教職員から |  2019/07/22

2019年7月17日(金)の共通教養科目「東南アジアの文化とことば」(担当教員:澁谷利雄、バンバンルディアント、加藤巌)の最終授業に特別ゲストとして柿沼道子さんをお招きしました。

柿沼さんは、在日インドネシア大使館からも認められた非営利団体インドネシアン ヘリテイジ ソサエティ(Indonesian Heritage Society)の日本支部代表をなさっています。

その活動は、インドネシアの豊かな文化的遺産の保護・研究、普及などを主な目的としています。
現在会員数は約600名、約50カ国に上るさまざまな国籍の会員からなり、大部分の活動は英語で行われています。

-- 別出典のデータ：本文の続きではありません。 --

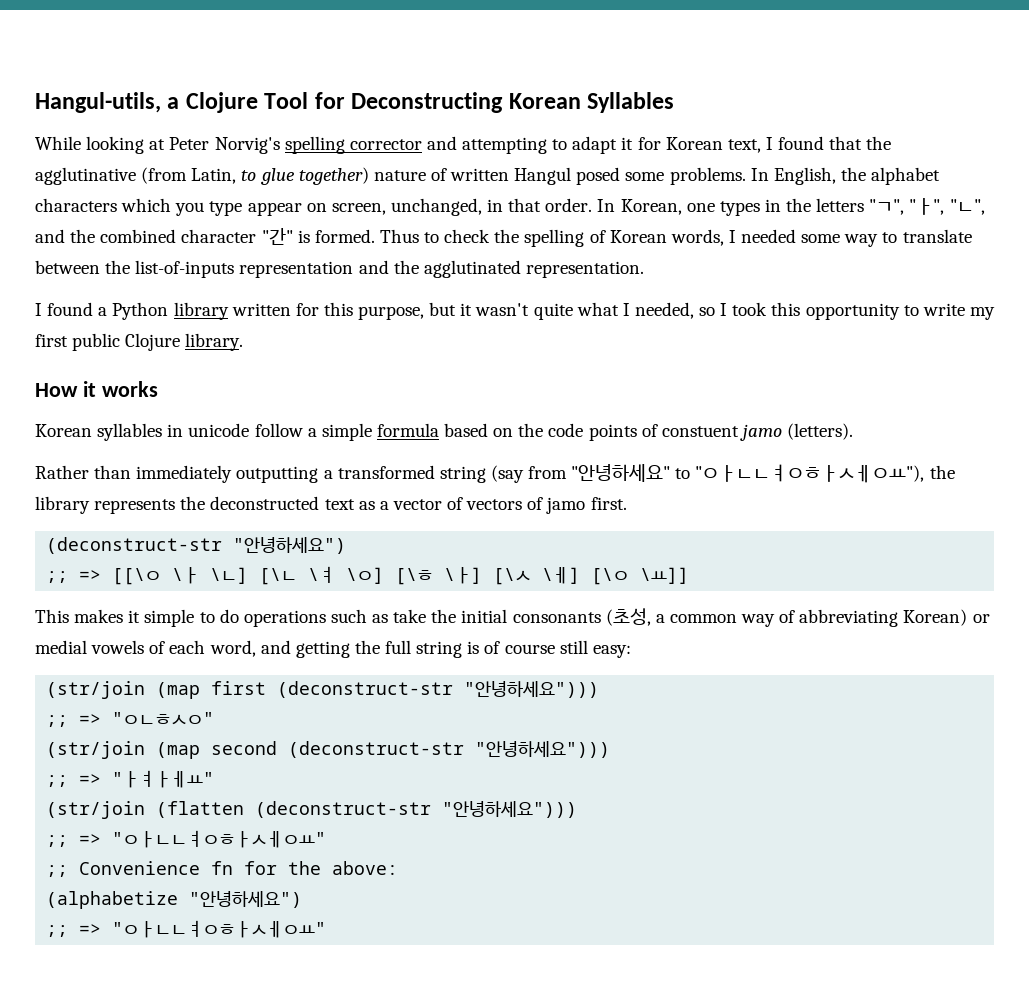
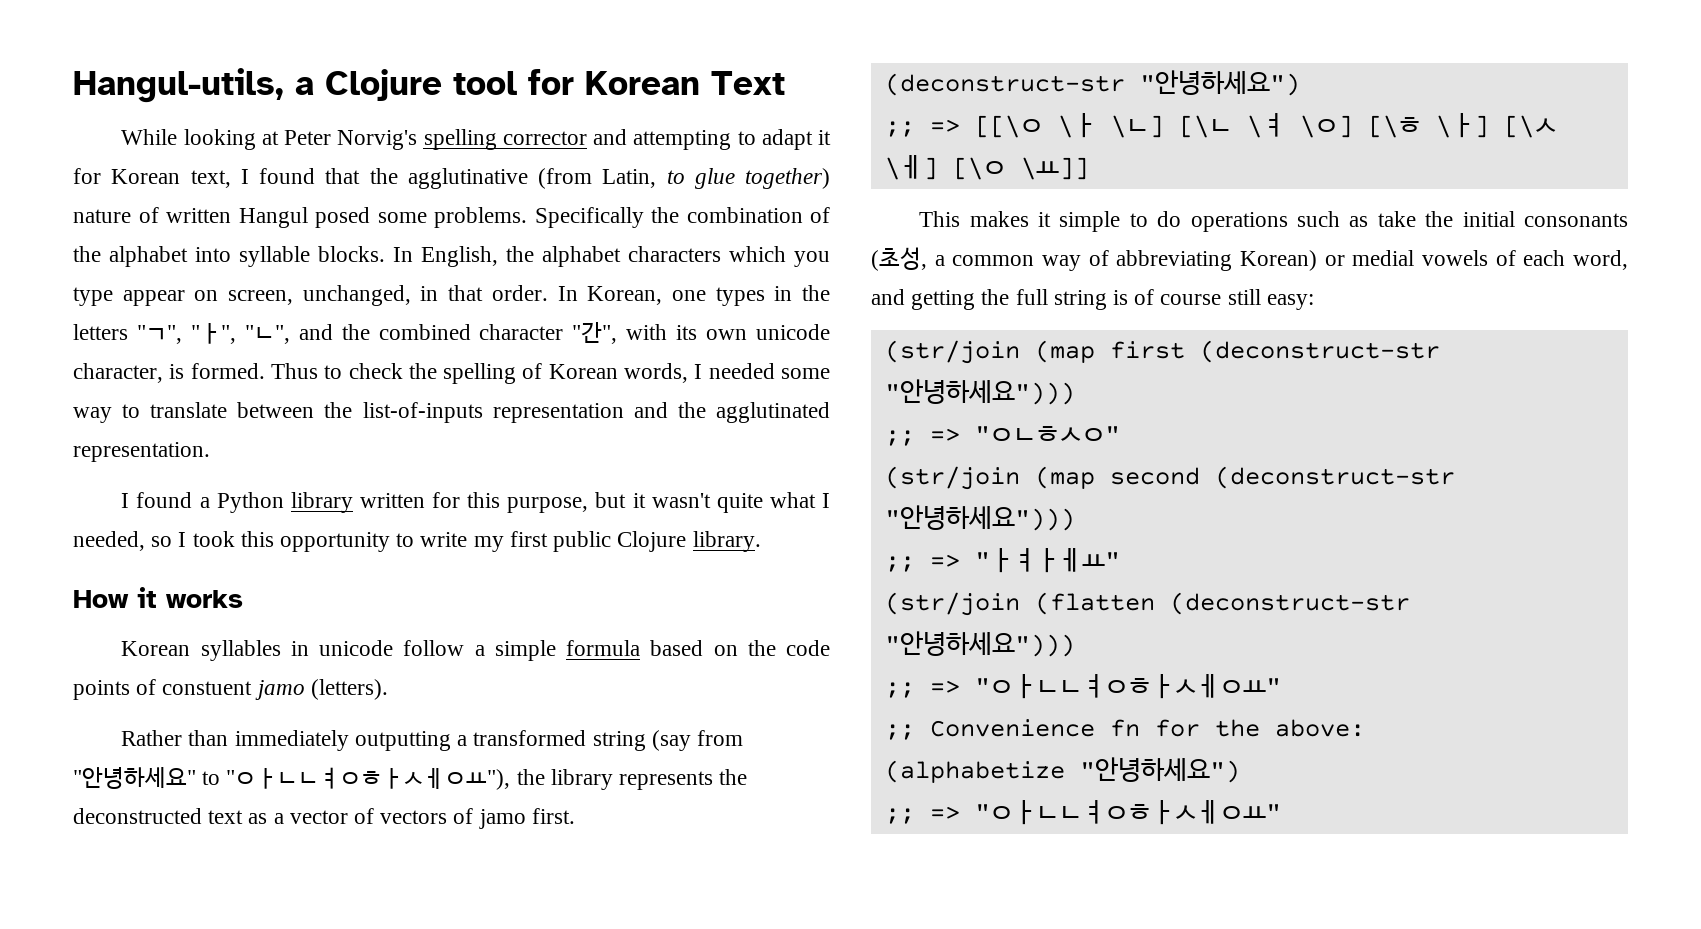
[264,92,675,113] Tool for Deconstructing Korean Syllables -> [453,69,785,95] tool for Korean Text
(746, 176) none -> [534,207,830,228] [73,246,385,267] Specifically the combination of the alphabet into syllable blocks.
[261,228,293,245] "간" -> [572,322,830,344] [73,363,163,383] "간", with its own unicode character,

授業ではインドネシアの多民族国家の事例として、4つの民族が紹介されました。
それはジャワ族(ジャワ語、イスラム教)、ミナンカバウ族(ミナン語、イスラム教とアダット)、トラジャ族(トラジャ語、アニミズム)とバリ族(バリ語、ヒンドゥー教)でした。

このような多民族国家を1つにまとまるために、インドネシアは1945年独立時にパンチャシラという建国5原則のイデオロギーを打ち出しました。
インドネシアの学校ではパンチャシラ教育を導入し、公用語としてインドネシア語を制定することで他民族とのコミュニケーションが可能になりました。

柿沼さんの講義は力強く、その1つとして、インドネシアのイスラム教のイメージが中東と異なり「穏やかなイスラム教である」ということを仰っていました。
インドネシアのイスラム教はインドネシアの文化を取り入れているからこそだそうです。

日本人にとってわかりやいインドネシア語も教えて頂きました。
例えばごはんはナシ(Nasi)、魚はイカン(ikan)とお菓子はクエ(kue)などです。

そして、最後に学生たちへのアドバイスとして「若い時に海外に行き、視野を広げる方が良い。それは日本のグローバル化にも繋がる。」と伝えられました。